Vacation: Week 3

Downloaded and tried out the GATE system, as well as OpenNLP libraries. GATE can save its output files as XML files, or preserve the source format (i.e., can preserve text files). I have actually found examples online of how to use OpenNLP libraries through CLI (Command Line Interface). This seems to be useful, as I will probably be able to use CreateProcess() in VC++ to start a console application and use OpenNLP library functions, such as their PosTagger, Tokenizer, etc. OpenNLP, like GATE, is also considered to be state-of-the-art in NLP.

Am also looking into the possibility of compiliing python modules (from Confucius project) into exe files which may then be invoked through VC++. Some useful modules include the stemmer, word_similarity_measurement, subj_obj_parse_tree and verb_usage_forms.

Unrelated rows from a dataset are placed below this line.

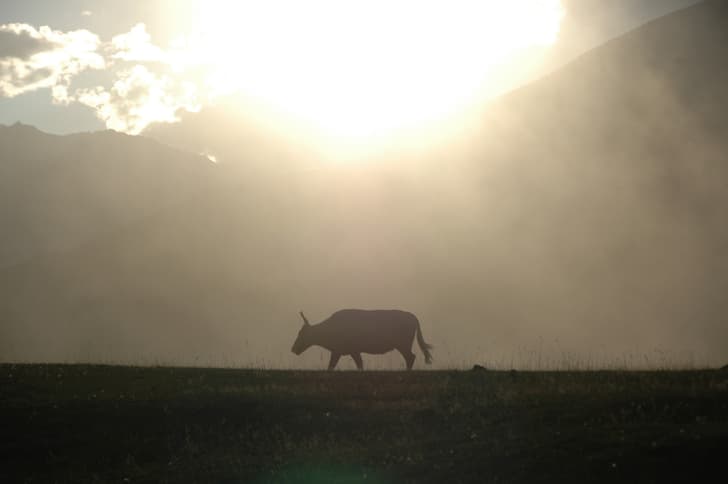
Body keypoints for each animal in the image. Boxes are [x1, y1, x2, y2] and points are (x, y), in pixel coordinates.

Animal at [291, 309, 433, 370]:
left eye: (301, 333)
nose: (293, 349)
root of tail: (414, 318)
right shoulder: (348, 351)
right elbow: (358, 364)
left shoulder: (344, 350)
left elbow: (332, 366)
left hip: (403, 345)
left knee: (411, 357)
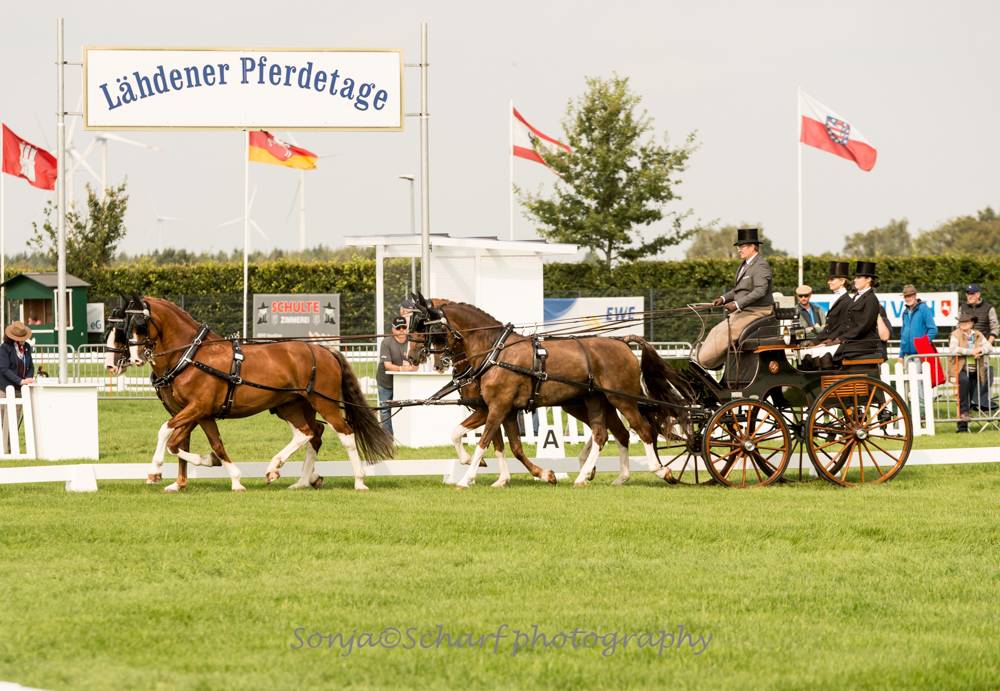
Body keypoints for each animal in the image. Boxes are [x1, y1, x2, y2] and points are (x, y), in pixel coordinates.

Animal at [111, 296, 394, 491]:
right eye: (123, 326)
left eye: (139, 324)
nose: (131, 359)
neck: (191, 355)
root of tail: (324, 350)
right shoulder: (200, 413)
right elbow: (204, 443)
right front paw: (223, 475)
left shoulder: (197, 408)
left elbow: (167, 434)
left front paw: (155, 471)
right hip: (291, 405)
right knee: (309, 433)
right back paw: (294, 477)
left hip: (325, 403)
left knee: (343, 433)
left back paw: (358, 481)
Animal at [404, 294, 692, 489]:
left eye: (426, 326)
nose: (413, 357)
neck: (494, 353)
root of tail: (621, 342)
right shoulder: (501, 409)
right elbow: (507, 445)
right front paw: (516, 477)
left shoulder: (496, 407)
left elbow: (483, 441)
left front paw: (467, 477)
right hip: (594, 401)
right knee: (607, 434)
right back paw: (601, 476)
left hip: (622, 399)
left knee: (642, 431)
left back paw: (660, 470)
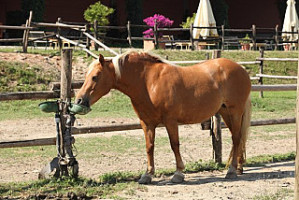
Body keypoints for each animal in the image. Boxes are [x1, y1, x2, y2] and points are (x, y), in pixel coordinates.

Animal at [75, 51, 251, 184]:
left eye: (95, 76)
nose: (79, 100)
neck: (148, 82)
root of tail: (241, 69)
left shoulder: (170, 121)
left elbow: (174, 145)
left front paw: (178, 174)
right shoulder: (146, 123)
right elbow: (149, 147)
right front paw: (147, 174)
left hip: (235, 112)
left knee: (236, 138)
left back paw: (231, 170)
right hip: (225, 112)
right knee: (238, 139)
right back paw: (238, 168)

Have come up with a flowchart of how the API project should work. (Note to self: One key concept is that instead of picking 3 different poetry lines from the database based on the 3 most important words in the input, only pick one poetry line. Then, run the chosen line through the algorithm again to pick the next line, and so on. This will help ensure coherence between continuous lines in the selected poetry.) During the meeting with Dr. Newton, Hoomun and Ken, the following pointers were obtained:
1) Verify whether the verb_usage_forms module has been tested extensively and also whether it follows established methodologies/algorithms
2) Before the output step (the selection of poetry lines), insert one more module, which should be a learning system. In summary, the input should go through NLP modules, then a learning system, so that more dynamic and meaningful output can be generated.

Discussed with Helga also and obtained the contact of Dr. Ng from SOC, an expert in NLP. Helga also suggested the use of SVM in Weka for the learning system portion of the project. Will download Weka and explore its functionalities, then figure out how to incorporate it into the project.